Es war an einem sonnendurchfluteten Sonntag – wieder lag ich mit Kauno auf unserem Balkon in den bequemen Sesseln – als mein Herrchen nach Hause kam. In seiner Begleitung eine hübsche, liebevolle Menschendame. Sie hielten sich an den Pfoten, oh sorry, natürlich an den Händen, und kamen zu mir auf den Balkon. Kauno erschrak. Aber die sanfte, vertraute Stimme meines Herrchens liess ihn wieder auf den Sessel sinken in der Gewissheit, dass er sich hier ohne weiteres aufhalten dürfe. Mein Besitzer kannte Kauno natürlich schon und brachte uns beiden immer wieder Futter mit, das ich mit meinem Katzenfreund teilte. Diesmal blickte auch seine Begleitung auf den Balkon und sagte in etwa: “ Hast du zwei Katzen? Ich dachte du hättest nur den Benny?“ Mein Herrchen lächelte und erklärte ihr die Zusammenhänge. Dass Kauno mein Freund sei, dass er schon sehr lange im Park als „Freigänger“ unterwegs war und im Grunde kein „zu Hause“ hatte. Er dürfe aber selbstverständlich hier auf dem Balkon mit Benny liegen, ohne jemals verscheucht zu werden.

 

Ich konnte meinem Herrchen ja nicht erklären, dass Kauno in ein Auto gelaufen war, lange Zeit gesund gepflegt wurde, wieder ausriss und doch lieber frei lebte, als allein in einer Wohnung eingesperrt zu sein. Wir verstanden uns blind, Kauno und ich, und mein Besitzer nahm das mit Freuden zur Kenntnis.
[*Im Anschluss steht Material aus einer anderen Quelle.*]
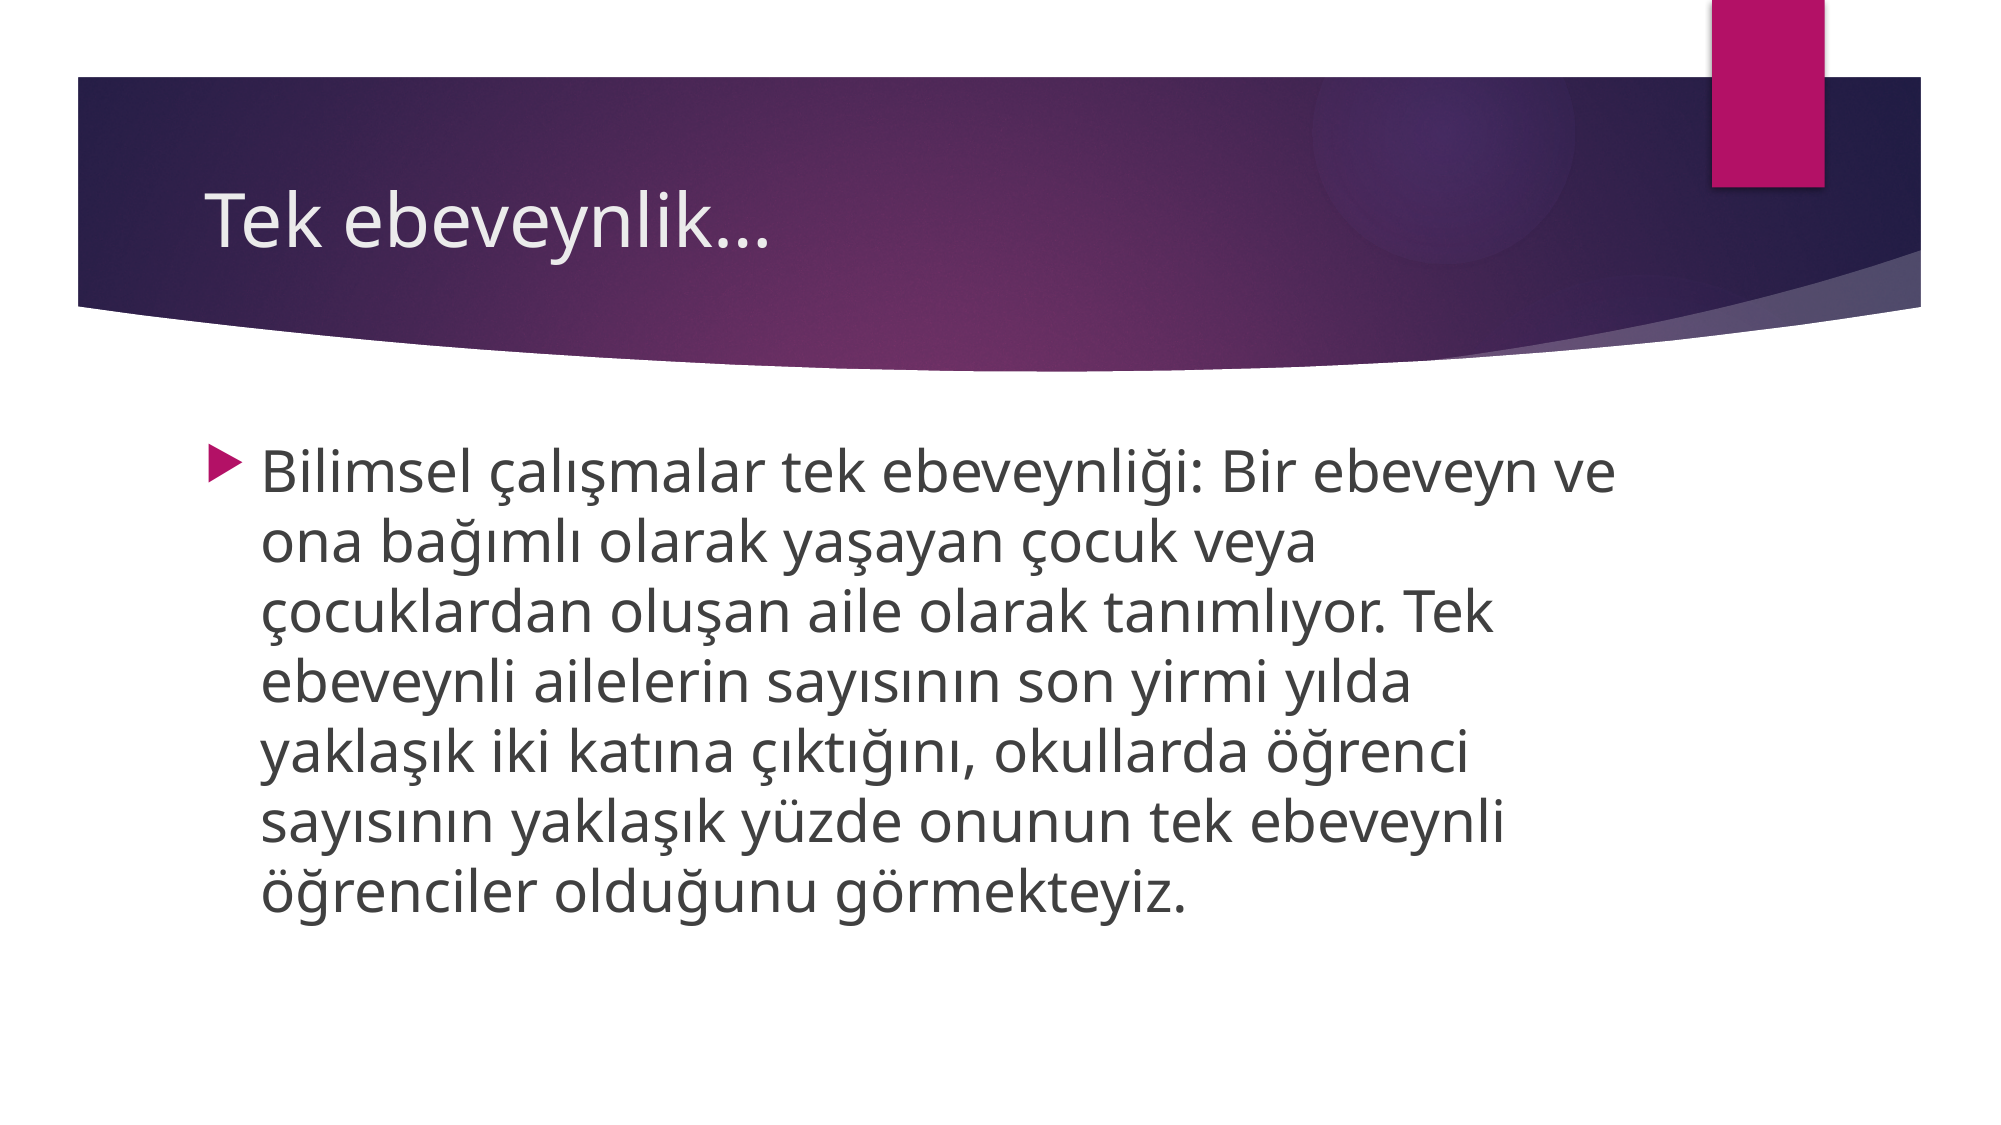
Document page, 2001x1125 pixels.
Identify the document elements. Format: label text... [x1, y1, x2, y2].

list Bilimsel çalışmalar tek ebeveynliği: Bir ebeveyn ve ona bağımlı olarak yaşayan çocuk veya çocuklardan oluşan aile olarak tanımlıyor. Tek ebeveynli ailelerin sayısının son yirmi yılda yaklaşık iki katına çıktığını, okullarda öğrenci sayısının yaklaşık yüzde onunun tek ebeveynli öğrenciler olduğunu görmekteyiz. [189, 427, 1638, 988]
title Tek ebeveynlik… [189, 159, 1627, 276]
Er dachte wohl, dass es so etwas wie Freundschaft auch für Katzen gab.

 

In den folgenden Tagen kam immer öfter diese Menschenfrau zu meinem Herrchen und übernachtete sogar bei ihm. Ich wusste das, denn wenn ich morgens nach meinen Streifzügen mit Kauno auf den Balkon schlüpfte, hörte ich sie reden. Manchmal kroch ich durch die Katzenklappe in die Wohnung und konnte sehen, wie gut sich diese beiden Menschen vertrugen. Ich hörte auch des Öfteren den Namen „Bella“, konnte mir aber keinen Reim darauf machen. Noch nicht.

 

Mein Herrchen und diese Frau gingen oft abends weg, kamen kichernd spät in der Nacht nach Hause, und am nächsten Morgen war wieder „Katerfrühstück“ angesagt. Das ging einige Zeit so weiter. Mir als Kater konnte das ja egal sein. Ich streifte des Nachts immer mit Kauno und auch manchen anderen Katzen durch die Parks in der Umgebung. Des Nachts deswegen, weil da sehr wenige Autos unterwegs waren und auch die Container manchmal offen blieben. Die Menschen werfen ja so viel weg, das kann man sich kaum vorstellen, und für uns Katzen ist so mancher Leckerbissen dabei.

 

Der Vorfall mit „Devil“, dem bösen Kater, machte die Runde auch in den angrenzenden Parks, sodass mir fast alle Katzen, die ebenfalls in der Nacht ihr Glück bei der Futterbeschaffung versuchten, grosse Achtung entgegenbrachten. Viele fragten mich auch, wo denn genau Futter zu holen sei, und ob ich wüsste, wo eventuell Schlafplätze zur Verfügung stünden. Ich konnte zwar nicht alle ihre Fragen beantworten, versuchte aber dennoch, ihnen zu helfen, so gut es eben ging. Immer öfter dachte ich nach: Warum begegneten mir denn alle anderen Kater und Kätzinnen mit dieser Hochachtung, mit diesem Respekt?

 

Später erfuhr ich natürlich, warum. Weit über die Grenzen unseres Parks hinaus wurde über mein Verhalten Devil gegenüber und über die Verteidigung Kaunos gesprochen. Und irgendwie musste Kauno diesen Katzen auch von meinem Abschneiden bei der Katzenolympiade im Frühling berichtet haben.

 

Sollte ich jetzt meinen Kopf höher tragen, sollte ich womöglich die anderen Katzen von oben herab betrachten? Nein, niemals. Niemals würde ich so etwas tun. Ich wollte immer der bleiben, der ich war. Ein bodenständiger, naturverbundener und bescheidener Kater, der zwar innerlich stolz auf seine Leistungen ist, aber nie gross davon reden würde… denn: wer es wissen will, wird es ohnedies erfahren, und wer es nicht wissen will, wird auch ohne mein Zutun glücklich bleiben.

 

Kauno wuchs mir immer mehr ans Herz. Wir waren ein sogenanntes Dreamteam, das seinesgleichen in der Katzenwelt suchte.